Steve Bennett stated for the record:
On 3/12/06, Anthony DiPierro wikilegal@inbox.org wrote:
My point was that such a shutdown wouldn't happen overnight (unless maybe you pissed off the executive branch of the government enough).
You have obviously never seen provisional liquidators or policemen with warrants in action. There are lots of ways an organisation like Wikimedia Foundation could be shut down a lot faster than overnight.
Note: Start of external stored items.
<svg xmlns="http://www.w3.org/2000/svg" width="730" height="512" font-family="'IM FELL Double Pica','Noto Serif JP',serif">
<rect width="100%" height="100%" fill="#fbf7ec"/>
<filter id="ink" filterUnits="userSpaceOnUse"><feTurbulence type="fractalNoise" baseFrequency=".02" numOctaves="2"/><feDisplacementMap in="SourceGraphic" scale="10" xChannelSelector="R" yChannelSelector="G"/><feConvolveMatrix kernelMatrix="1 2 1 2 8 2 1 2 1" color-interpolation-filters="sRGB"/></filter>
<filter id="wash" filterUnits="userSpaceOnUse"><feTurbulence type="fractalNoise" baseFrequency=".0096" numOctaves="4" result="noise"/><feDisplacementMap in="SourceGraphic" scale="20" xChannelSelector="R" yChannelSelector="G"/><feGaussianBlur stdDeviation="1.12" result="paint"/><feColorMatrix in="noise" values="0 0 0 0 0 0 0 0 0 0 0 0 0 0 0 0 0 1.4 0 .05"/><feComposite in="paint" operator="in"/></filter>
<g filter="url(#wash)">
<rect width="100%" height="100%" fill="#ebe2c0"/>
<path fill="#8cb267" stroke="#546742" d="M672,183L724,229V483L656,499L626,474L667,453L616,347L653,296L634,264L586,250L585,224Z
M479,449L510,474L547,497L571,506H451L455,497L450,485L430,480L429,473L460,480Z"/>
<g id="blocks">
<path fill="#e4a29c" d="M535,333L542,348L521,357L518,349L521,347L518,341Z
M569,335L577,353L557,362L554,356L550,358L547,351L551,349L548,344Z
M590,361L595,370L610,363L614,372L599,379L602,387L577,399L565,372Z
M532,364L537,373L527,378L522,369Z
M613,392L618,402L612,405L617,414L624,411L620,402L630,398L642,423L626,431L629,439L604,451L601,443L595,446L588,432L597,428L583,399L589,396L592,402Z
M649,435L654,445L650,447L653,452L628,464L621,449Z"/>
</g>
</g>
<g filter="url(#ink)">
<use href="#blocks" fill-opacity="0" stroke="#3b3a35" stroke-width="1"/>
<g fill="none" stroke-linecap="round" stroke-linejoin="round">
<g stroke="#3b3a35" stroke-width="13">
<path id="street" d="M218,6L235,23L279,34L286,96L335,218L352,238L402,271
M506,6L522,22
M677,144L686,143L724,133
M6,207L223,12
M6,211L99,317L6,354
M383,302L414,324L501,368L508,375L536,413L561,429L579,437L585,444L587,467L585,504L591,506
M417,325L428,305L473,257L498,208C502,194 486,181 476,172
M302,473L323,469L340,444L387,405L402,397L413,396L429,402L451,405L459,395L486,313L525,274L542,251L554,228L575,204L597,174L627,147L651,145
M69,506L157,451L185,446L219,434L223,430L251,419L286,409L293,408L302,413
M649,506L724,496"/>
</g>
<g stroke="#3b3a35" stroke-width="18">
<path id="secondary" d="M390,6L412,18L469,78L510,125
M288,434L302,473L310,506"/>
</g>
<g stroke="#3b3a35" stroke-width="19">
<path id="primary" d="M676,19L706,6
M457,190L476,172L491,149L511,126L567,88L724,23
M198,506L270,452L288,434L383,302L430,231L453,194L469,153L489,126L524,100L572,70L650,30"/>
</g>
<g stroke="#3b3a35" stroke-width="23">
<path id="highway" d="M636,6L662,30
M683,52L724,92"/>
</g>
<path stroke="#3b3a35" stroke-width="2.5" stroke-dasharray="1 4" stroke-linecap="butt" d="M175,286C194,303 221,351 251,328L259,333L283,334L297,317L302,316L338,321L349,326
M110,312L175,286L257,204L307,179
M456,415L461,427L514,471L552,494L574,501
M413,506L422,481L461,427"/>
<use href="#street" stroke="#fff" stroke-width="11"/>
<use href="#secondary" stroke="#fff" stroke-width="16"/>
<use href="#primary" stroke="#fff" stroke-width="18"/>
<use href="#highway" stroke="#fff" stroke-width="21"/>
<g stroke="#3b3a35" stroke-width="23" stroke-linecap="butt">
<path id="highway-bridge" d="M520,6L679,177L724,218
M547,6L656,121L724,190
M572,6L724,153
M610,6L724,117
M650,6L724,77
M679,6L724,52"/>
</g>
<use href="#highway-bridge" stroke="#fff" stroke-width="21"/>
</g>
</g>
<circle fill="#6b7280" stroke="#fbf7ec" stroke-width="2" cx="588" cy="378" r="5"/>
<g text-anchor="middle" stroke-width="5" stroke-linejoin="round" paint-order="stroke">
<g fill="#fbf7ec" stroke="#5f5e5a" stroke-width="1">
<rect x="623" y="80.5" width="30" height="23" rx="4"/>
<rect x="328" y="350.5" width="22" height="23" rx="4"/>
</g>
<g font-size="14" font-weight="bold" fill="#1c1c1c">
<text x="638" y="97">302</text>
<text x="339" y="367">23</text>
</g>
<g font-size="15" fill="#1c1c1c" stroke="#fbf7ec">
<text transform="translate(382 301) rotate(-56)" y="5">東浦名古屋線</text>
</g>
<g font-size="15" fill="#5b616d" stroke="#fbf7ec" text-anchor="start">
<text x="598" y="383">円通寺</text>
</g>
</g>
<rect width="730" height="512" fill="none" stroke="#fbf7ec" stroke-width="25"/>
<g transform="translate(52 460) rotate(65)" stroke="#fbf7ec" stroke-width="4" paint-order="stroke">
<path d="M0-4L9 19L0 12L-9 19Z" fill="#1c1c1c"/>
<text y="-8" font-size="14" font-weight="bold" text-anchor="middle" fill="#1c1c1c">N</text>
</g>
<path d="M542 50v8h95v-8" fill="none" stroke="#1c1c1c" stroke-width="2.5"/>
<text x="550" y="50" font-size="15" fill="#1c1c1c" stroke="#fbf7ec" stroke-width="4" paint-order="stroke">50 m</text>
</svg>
Hopefully none of them will happen :)
Tip for imagination: Policeman with warrant walks in, says "This place is shutting down in the next five minutes, and those servers over there are coming with me".
This might be a violation of WP:BEANS, but...
If that happened, this would be my understanding of the fallback plan:
#A quick topic change on #wikipedia (and #wikipedia-overflow ), along with a post by one of the Foundation members (unless the policeman also had a gag order, which is possible) #A massive influx of people to http://wikiinfo.org (or whatever it's called - the fork run by one of our Arbitrators) #Various wiki pages set up there to discuss new hosting, funding, etc.
#wikipedia could not be taken down unless the policeman was able to get a warrant to take down the entire freenode network, which would set up such massive shock waves that the removal of Wikipedia would be a small thing - freenode hosts a *lot* of projects.
While it might be possible to do a coordinated takedown of the main editable forks of Wikipedia, this would be considerably more trouble.
Also, don't we have database master replication across international borders, specifically, for the toolserver? If we're replicating the database from Florida to Germany, even if the servers in St. Petersberg were taken down, wouldn't the toolserver still work? And as some of our admins are not residents of the USA, couldn't they still work with the remaining servers to reconstruct a non-US based system? Or are we considering Interpol's involvement, and a coordinated set of policemen in multiple countries?